Oooo! an interesting idea for a minimum viable product, interfacing an LLM with Ren'py.
I like you're suggestion Anne, the HTTP(S) interface. I know some of the LLM's I can run have the HTTP(S) interfaces, and I've recently been learning to develop my own HTTP(S) REST API. But certainly didn't come to my mind first, since i'm more dealing with coding when I think.
From what I've seen of LLM, people don't understand what they are and what they can do. The response from an LLM is based on what it 'thinks' sounds like the most 'probable' response. They don't 'think' using logic or consciousness, They are just a lot of probabilities that are complex enough to get something 'somewhat' capable of understanding context. Its the same for everyday object, quantum mechanic suggest that there is a 0.0000000....00001% chance we could randomly change location, but that change is so small that it is effectively zero, so we don't teleport or disintegrate because our continued existence is simply the most probable outcome thanks to being physically large (more quantum particles, the more their probabilities compete and contradict each other).
Try thinking of someone who is sleepy, drowsy, and or under the influence of alcohol/drugs, when they are cognitive, but very impaired, enough that you can manipulate them.
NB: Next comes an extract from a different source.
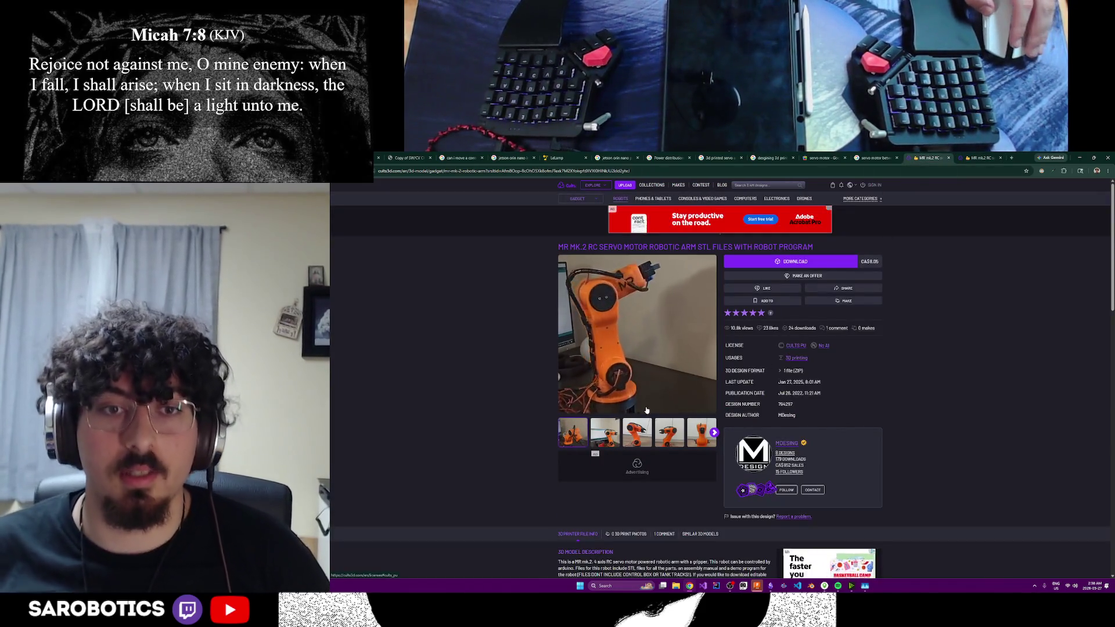
pyautogui.scroll(-3, 625, 397)
pyautogui.scroll(2, 625, 395)
pyautogui.scroll(-2, 632, 397)
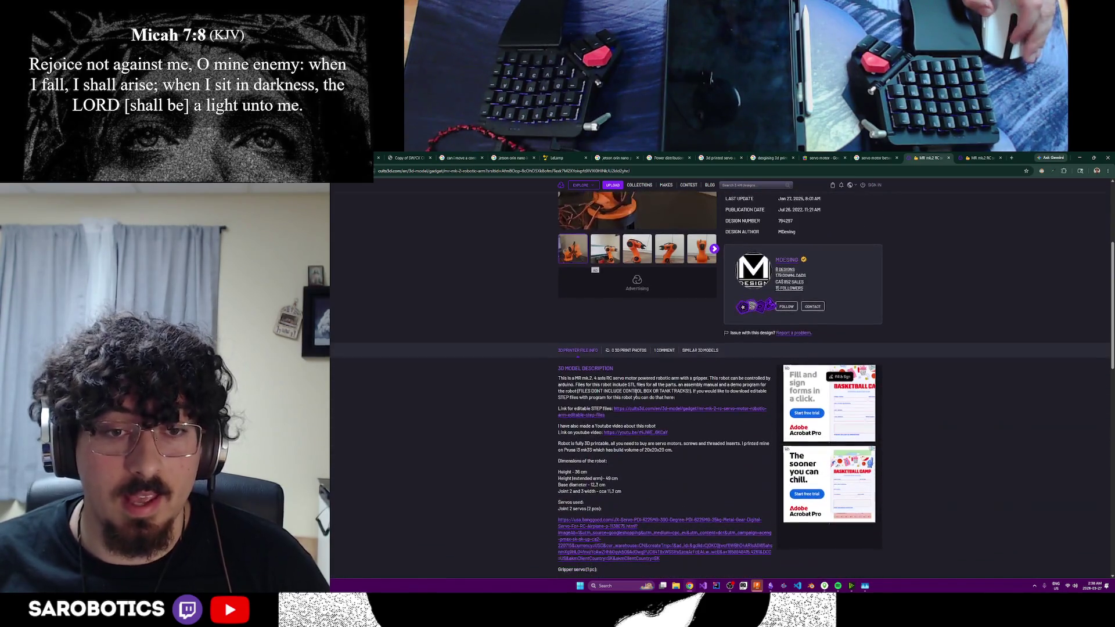
pyautogui.scroll(-1, 633, 503)
pyautogui.scroll(-1, 662, 502)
That's basically what an LLM is. Because LLM's aren't conscious, but more like, an opiniated drunk who makes assumptions, when you notice what an LLM think's something is, it starts to become to predict and manipulate its behavior similar to someone cognitively impaired. The reason I point this out is because a straight up LLM via HTTP(S) wouldn't last for very long. While some LLM are very good at following rules you give them, almost as if they can 'think', they aren't 'thinking' they are just guessing an answer they think 'probably' obeys the rules and instructions you gave them. But responses that 'probably' obeys additional interface rules (such as to control renpy and its characters) is not good enough, it has to perfectly obey the rules or it will will cause an error.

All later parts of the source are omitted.